I am wondering how we can construct such $v, w$ from $\alpha, \beta, \gamma$? I understand that there is not a unique choice of $v$ and $w$ however is there a 'nicest' choice? One that is the most symmetric?
I attempted the following manipulation on the definition of $B$:
$$\begin{eqnarray}B &=&\alpha(e_1\wedge e_2) + \beta(e_2\wedge e_3) + \gamma(e_3\wedge e_1) \\ &=&\alpha(e_1\wedge e_2) – \beta(e_3\wedge e_2) – \gamma(e_1\wedge e_3) \\ &=& (\alpha e_1 – \beta e_3)\wedge e_2 – \left(\frac{\gamma}{\alpha}\right)(\alpha e_1 \wedge e_3) + \frac{\beta\gamma}{\alpha}(e_3\wedge e_3)\\ &=& (\alpha e_1 – \beta e_3)\wedge e_2 – (\alpha e_1) \wedge\left(\frac{\gamma}{\alpha}e_3\right) + (\beta e_3)\wedge\left(\frac{\gamma}{\alpha} e_3\right) \\ &=& (\alpha e_1 – \beta e_3)\wedge e_2 – (\alpha e_1 – \beta e_3) \wedge\left(\frac{\gamma}{\alpha}e_3\right) \\ &=& (\alpha e_1 – \beta e_3)\wedge \left(e_2 – \frac{\gamma}{\alpha}e_3\right)
\end{eqnarray}$$
This shows that the decomposition of a 3D bivector into the wedge product of two vectors is possible (and thus that every 3D bivector is simple) however it is not a very satisfying end result in that it is not symmetric and doesn't offer any insight into the nature of the decomposition.
For example, a nicer decomposition would be one of the form
$$(ae_1 + be_2 + ce_3)\wedge (a'e_1 + b'e_2 + c'e_3)$$
in which there is some symmetry in the coefficients $a, b, c, a', b', c'$.
Best Answer
There's a difficulty in your solution in that it fails when $\alpha=0$, and you need to treat this case separately.
At least over $\Bbb R$, your problem is essentially the same as the following: given a vector $u$ in $\Bbb R^3$ write it as a vector product $v\times w$. One can get such a representation by taking $v$ to be any nonzero vector orthogonal to $u$. Then one has a one-dimensional family of allowable $w$. If $u$ and $v$ are chosen with unit length (there's no real loss in generality by doing this) then $w=u\times v+\lambda v$.
[In your solution you are essentially arguing that $(b,-a,0)$ is a vector orthogonal to $(a,b,c)$.]
The problem boils down to finding a unit vector orthogonal to a given unit vector.

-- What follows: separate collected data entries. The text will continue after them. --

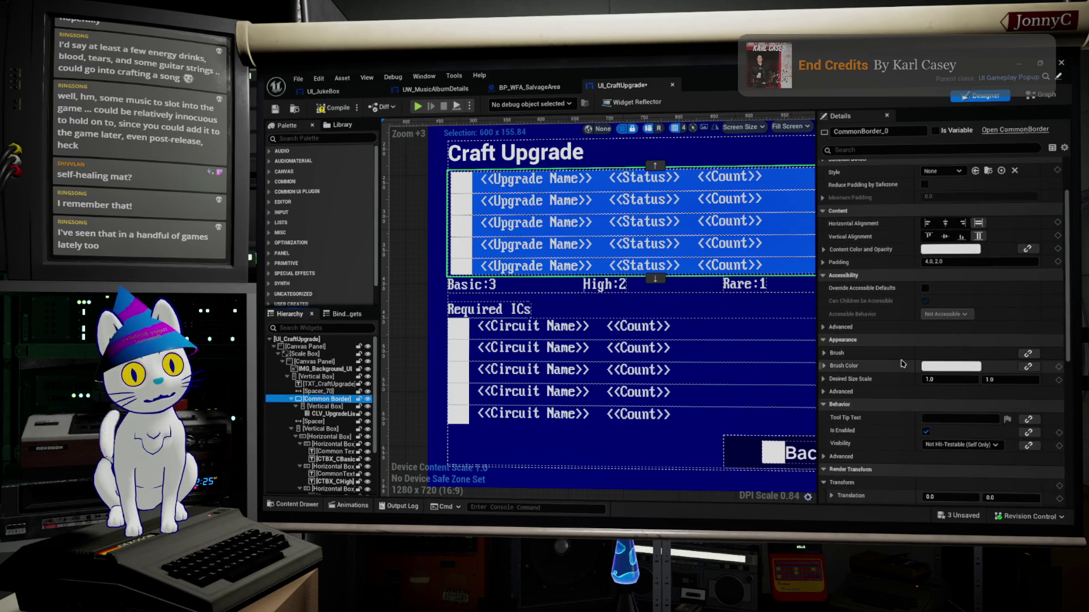
scroll(913, 266, up, 1)
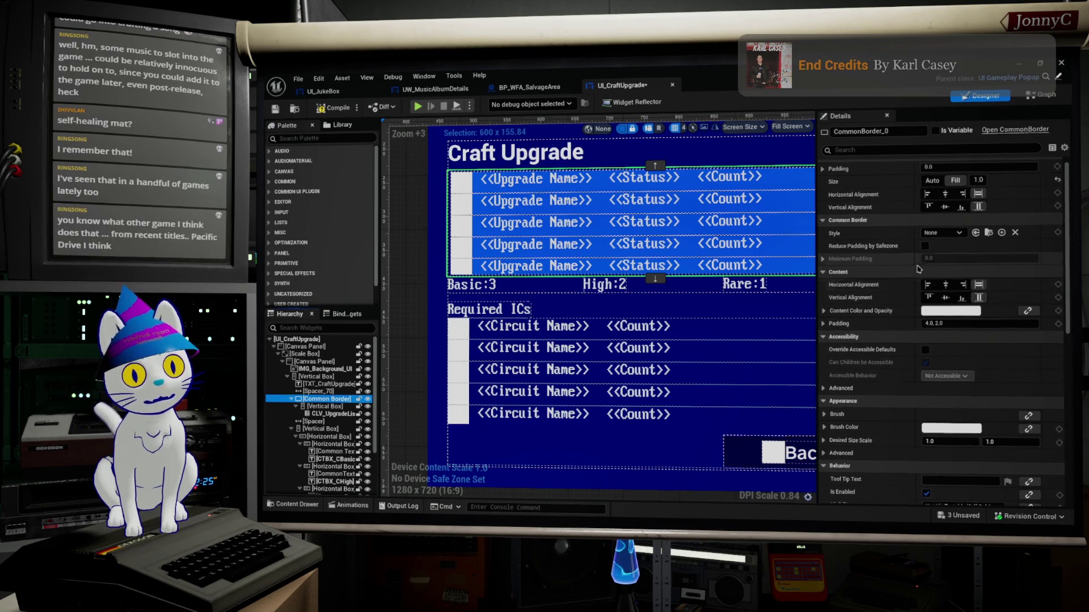
click(957, 233)
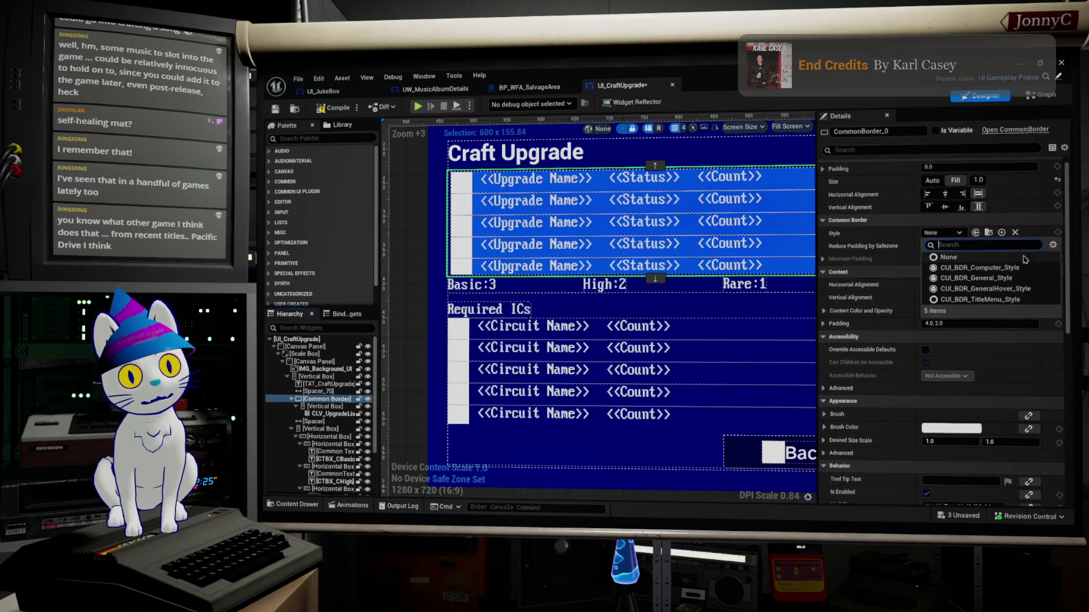
click(1032, 280)
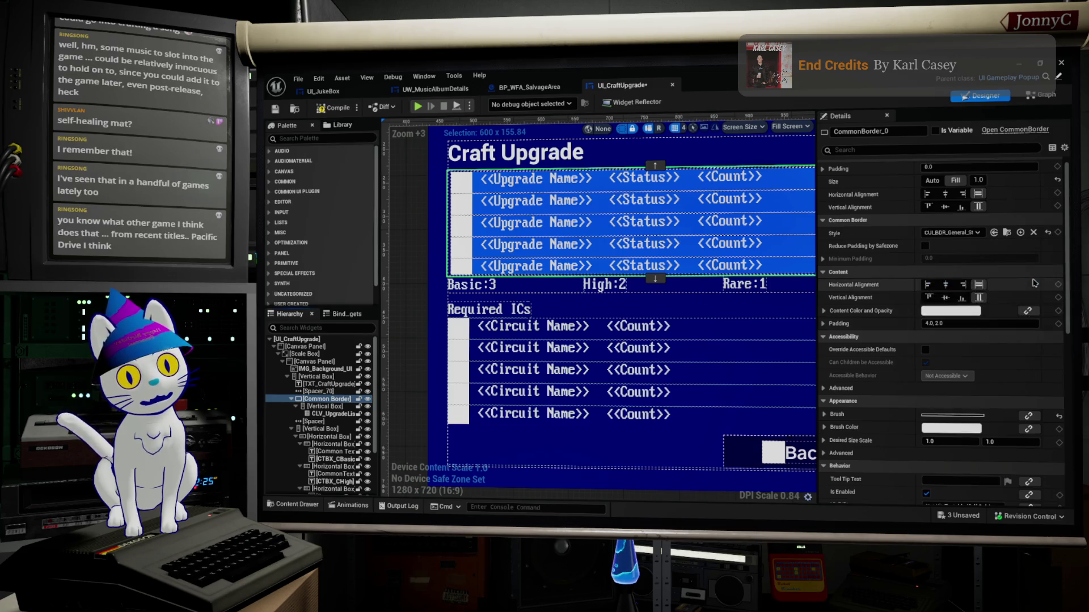
click(652, 386)
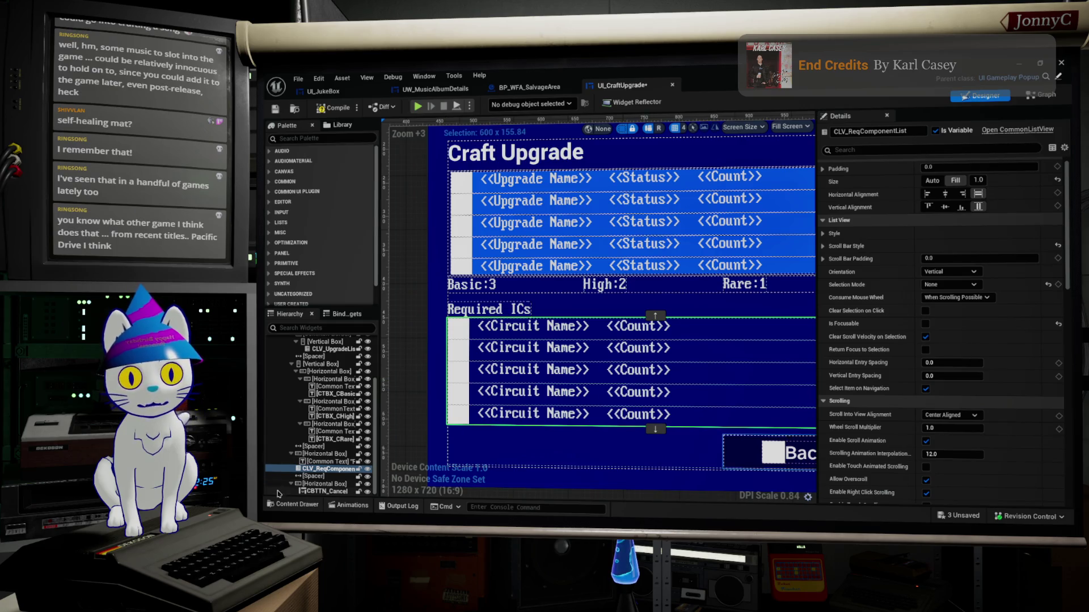
click(315, 454)
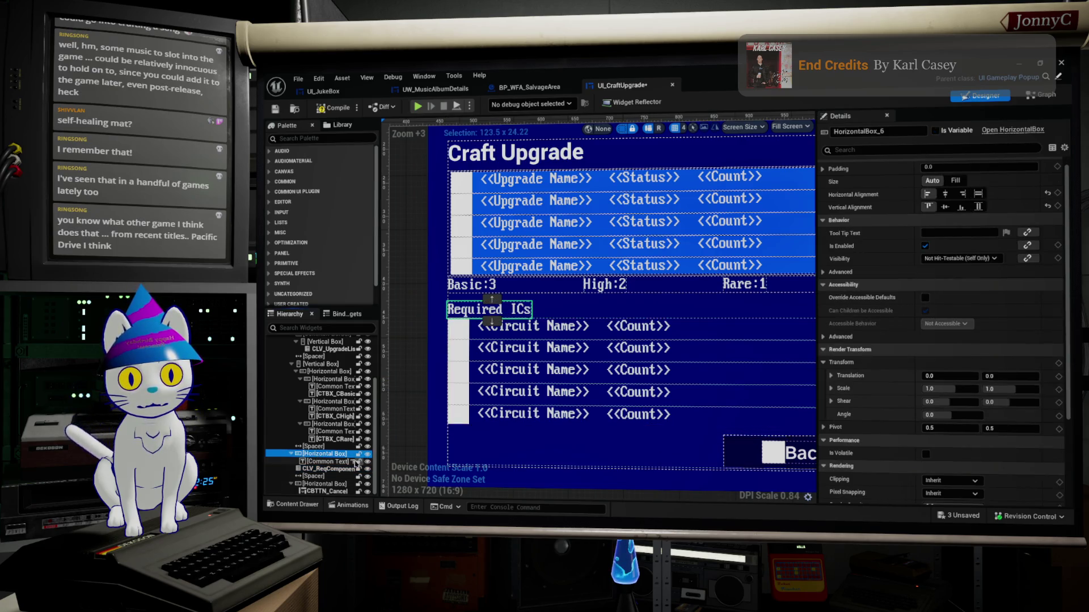
click(327, 462)
click(335, 469)
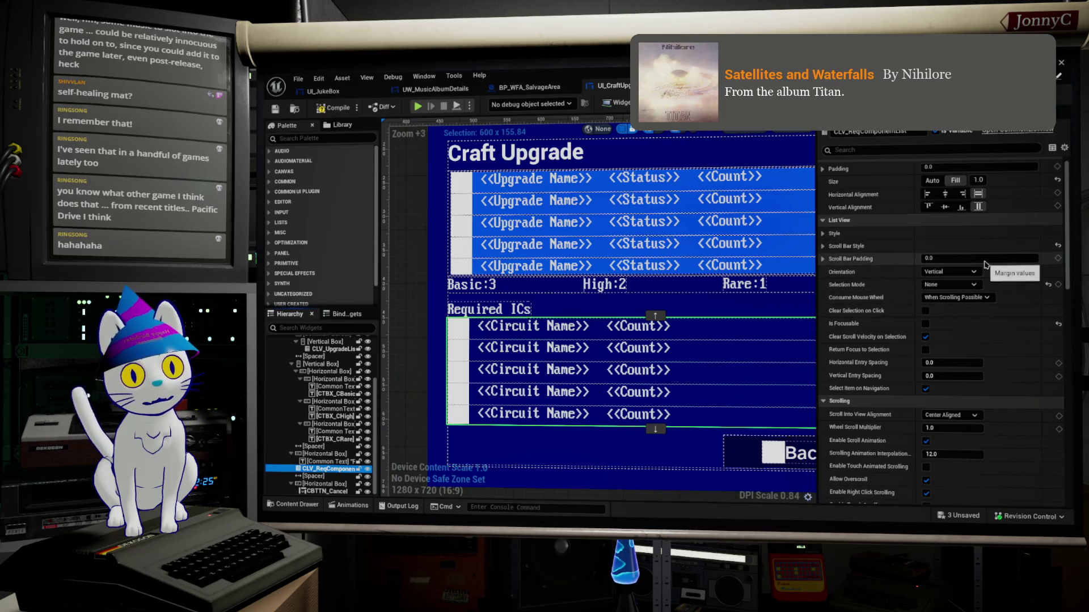
Wrap the Required ICs component list in a Common Border.
right_click(663, 380)
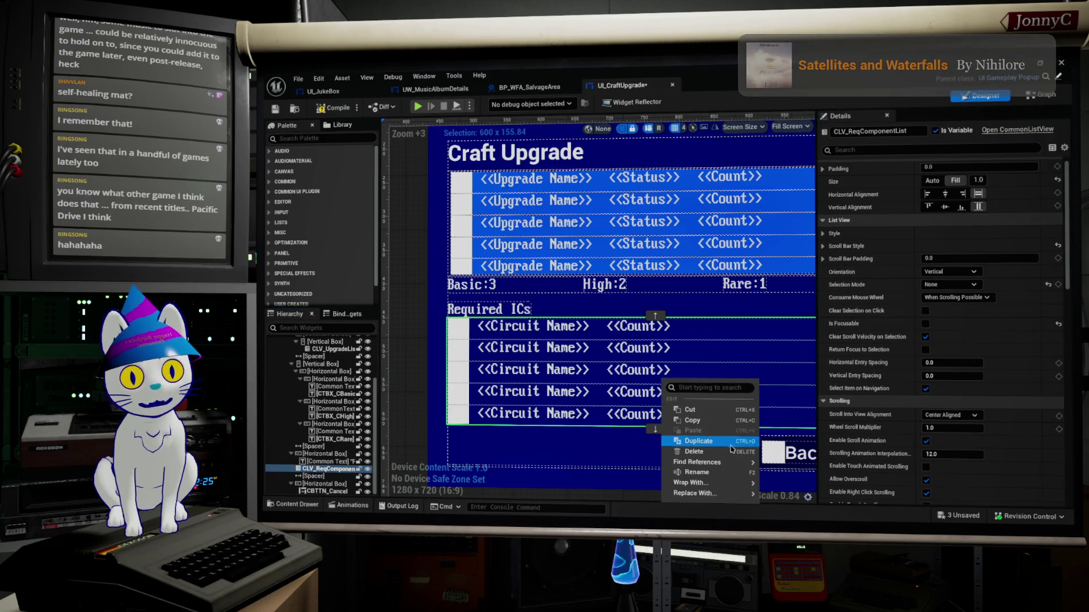
mouse_move(738, 484)
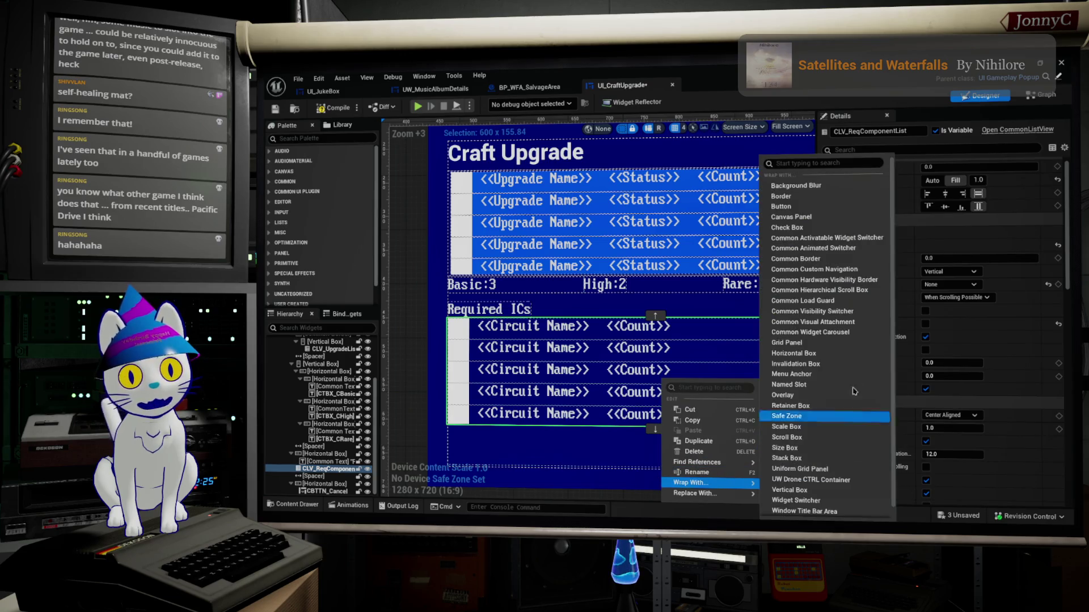
click(869, 259)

Whether a proposed solution satisfies your aesthetic criterion of "symmetry" is up to you to decide. I would say that given $(a,b,c)$ at least one of $(a^2+b^2)^{-1/2}(b,-a,0)$, $(a^2+c^2)^{-1/2}(c,0,-a)$ and $(b^2+c^2)^{-1/2}(0,c,-b)$ is well-defined and works.
But whether or not there is a solution that meets your aesthetic criteria, there is no continuous solution. More precisely there is no continuous map $F:S^2\to S^2$ (where $S^2$ is the unit sphere) with $F(u)$ always orthogonal to $u$. Such an $F$ would define a non-zero section of the tangent bundle on $S^2$ and so fall foul of the "hairy ball" theorem of algebraic topology.